Lower Merion Citizens for Responsible Budgeting

 

Letter to Editor Mainline Life Re: Open Government

August 29, 2007

To the Editor:

     Chalk up a win for closed government and record a loss for transparency. So far at least, Lower Merion taxpayers have come out on the losing end of another struggle over transparency in local government, in this case, the public’s request for the release of the long-range budget projections that township staff provides to the commissioners.

     In Township Manager Doug Cleland’s Nov. 10, 2006 Budget Message, he states: “One of the more important financial management practices, updating current and long-range financial projections, provides the Board of Commissioners an opportunity to make policy decisions, while understanding the long-range impact on our finances.” (Page M-31). Unfortunately transparency and public input are seemingly not so important and you, the taxpayer, are not also entitled to “understanding the long-range impact” on your property taxes.

     On Aug, 9, Citizens for Responsible Budgeting (“CRB”- www.lmcrb.org) requested the release of these projection documents. CRB is concerned that some commissioners have in the past and may continue to base current year tax decisions on these non-publicly disclosed long-range spending projections.
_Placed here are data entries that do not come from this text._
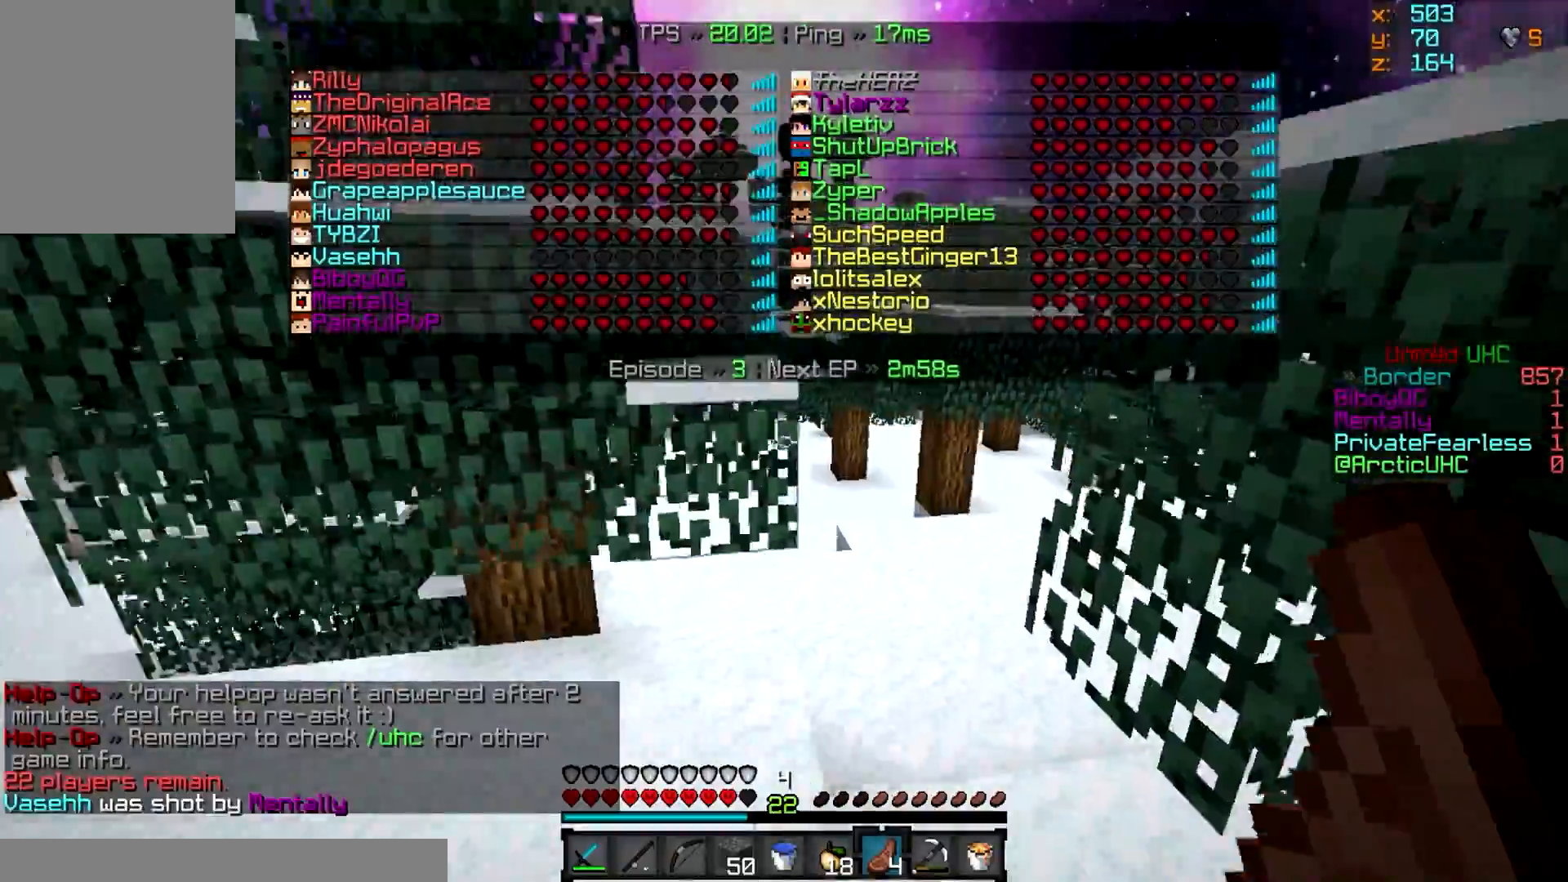
{"keys": ["w"], "mouse": [], "events": [[283, "d", "up"], [367, "d", "down"], [483, "d", "up"]]}
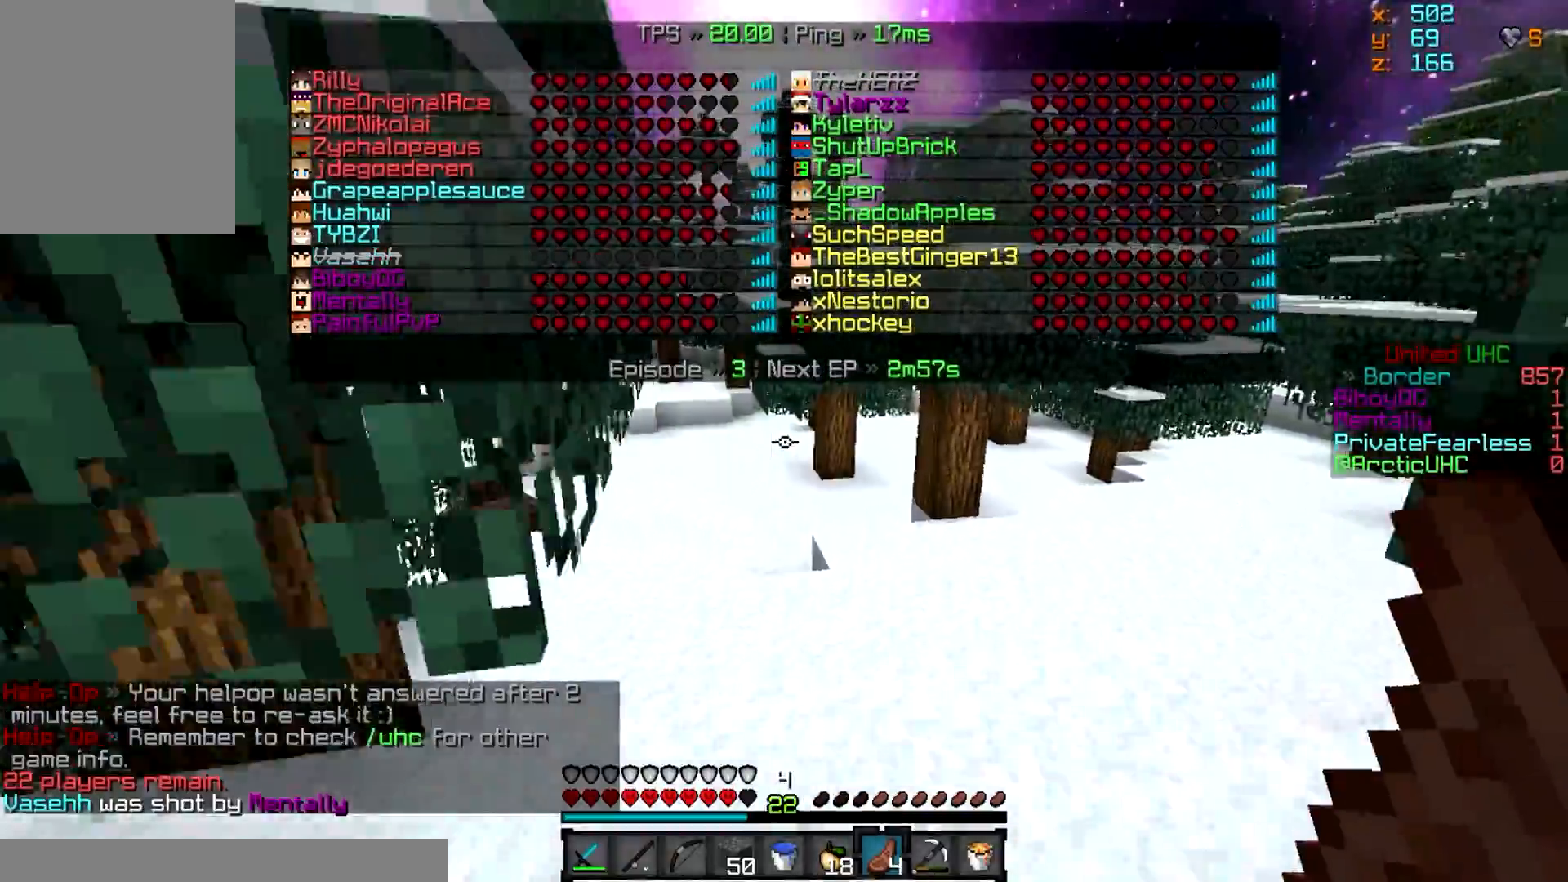
{"keys": ["w"], "mouse": [], "events": []}
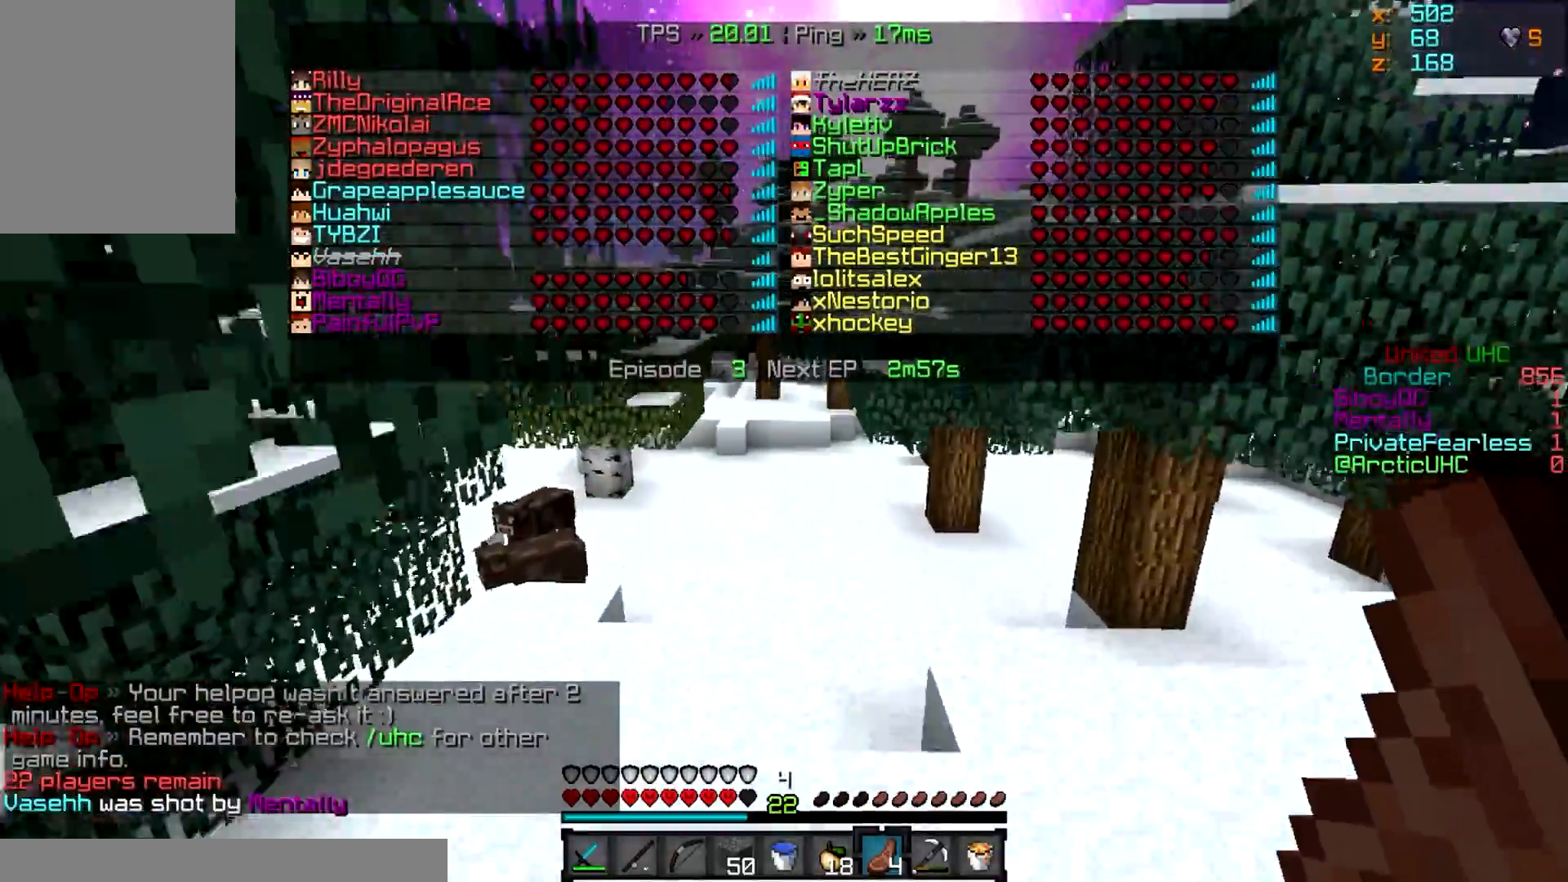
{"keys": ["w"], "mouse": [], "events": []}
If commissioners are raising taxes out of concern for future spending needs, taxpayers deserve to see the long-range projections.
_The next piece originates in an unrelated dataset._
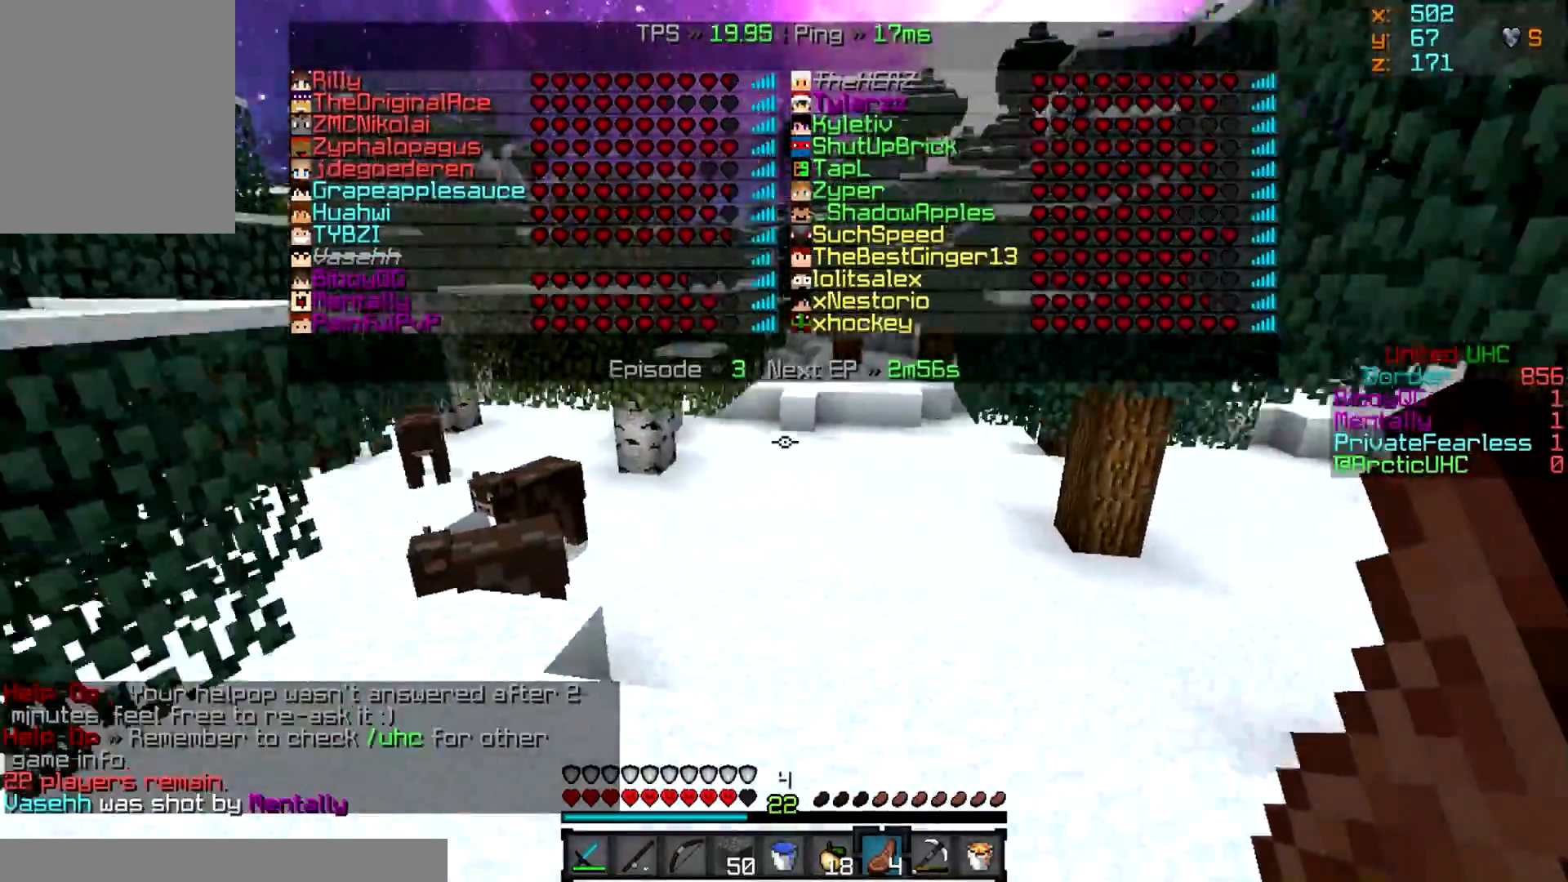
{"keys": ["w"], "mouse": [], "events": []}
  We know the long-range projections exist; Manager Cleland referenced them in the 2007 Budget Documents and commissioners have publicly spoken about them. We know some commissioners weighed the long-range projections as they voted to raise taxes last December. What we do not know is why township staff is withholding them. On Aug. 24, CRB received the township staff’s response: “We discussed your request with the Township Solicitor for you to be provided a copy of the budget projections for 2008 and beyond. Longer-term financial projections are informally prepared by staff for internal use only and are therefore not public documents. We are, however, planning to include some multi-year financial projection information in our 2008 Proposed Budget document, scheduled for release in early November.” “Some multi-year financial projection information” sounds nice, but taxpayers deserve the actual long-range projections and they deserve them now. By November, the budget document will have been written; staff guidance will have been given; and the preferences of commissioners will have been established – all before any substantive public input. And it will be too late for the public to influence the tax and spend debate.
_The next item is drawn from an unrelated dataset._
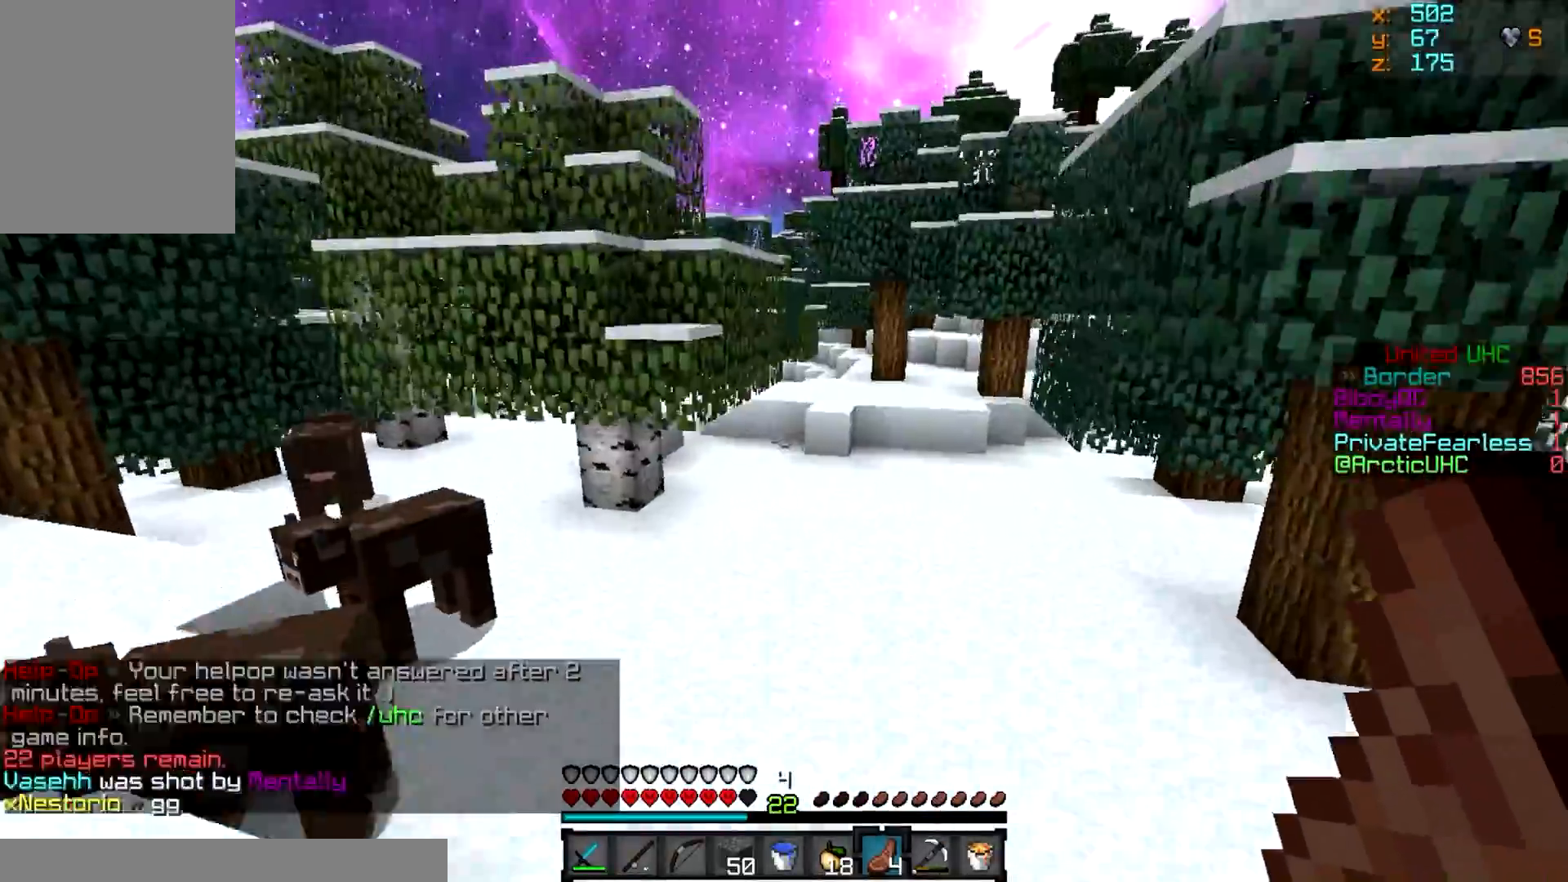
{"keys": ["w"], "mouse": [], "events": []}
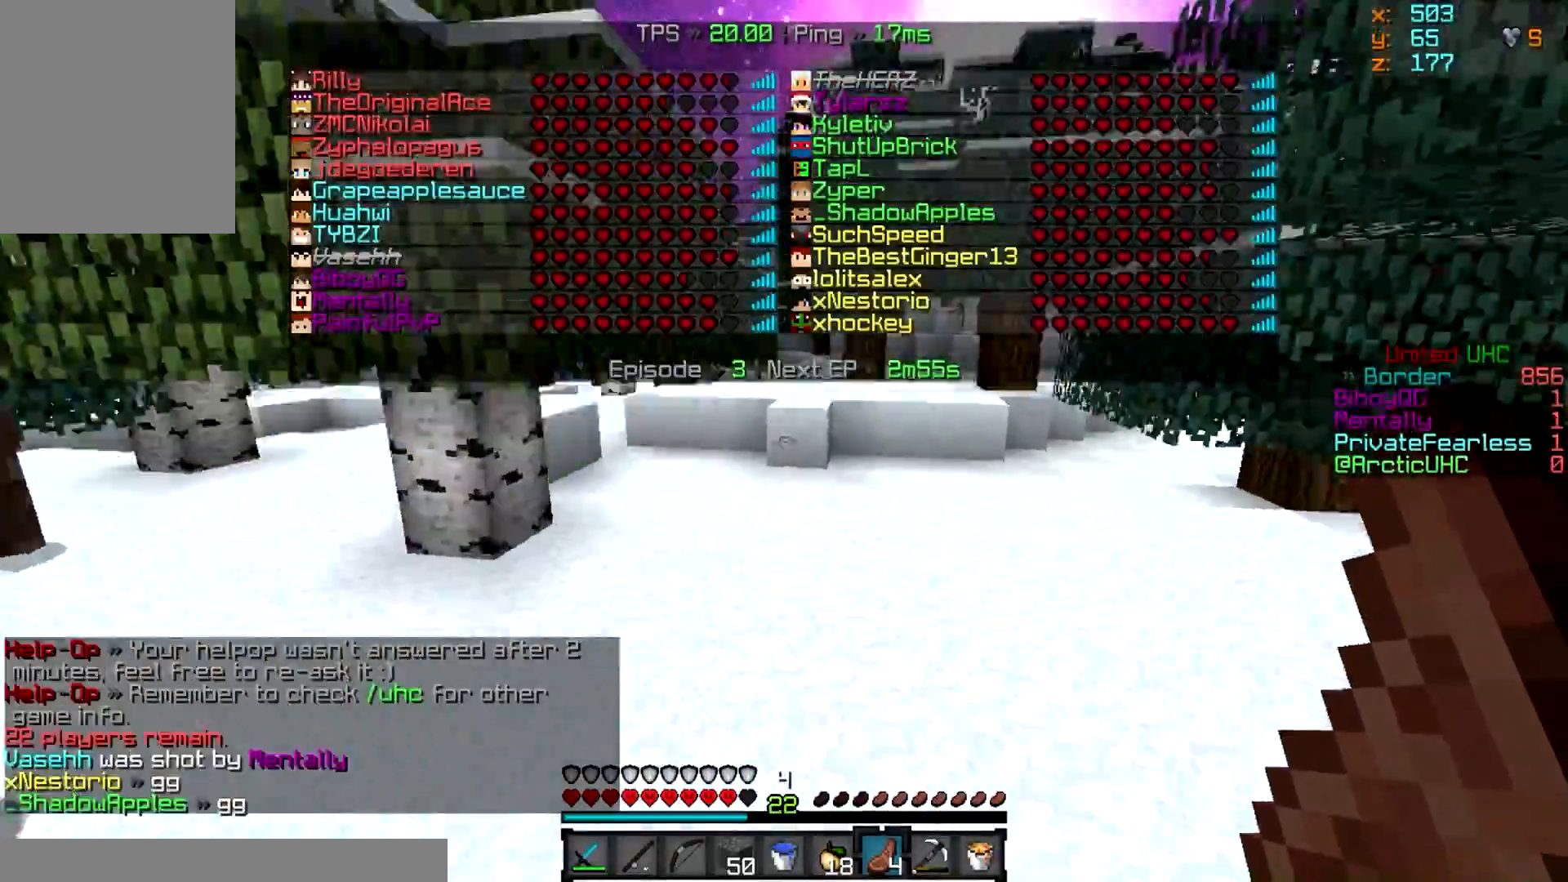
{"keys": ["w"], "mouse": [], "events": []}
     The township is clearly providing long-range projections to our elected officials so that they can make informed decisions on matters of tax policy. The public has the same interest in being properly informed when evaluating those decisions. Simple Web searches on “City Budget projections” produces many examples of government disclosing long term projections, so why is our township concerned about releasing their documents? More importantly, where do our elected commissioners stand on withholding this information? Are they in favor of transparency, disclosure and open government, or would our elected officials prefer to keep these projections secret?

     The public is not the township’s enemy. Public input often leads to better, more reasoned, and effective outcomes. The projections are available now and should be released now. Transparency, public input and timeliness – in short: good government – requires no less.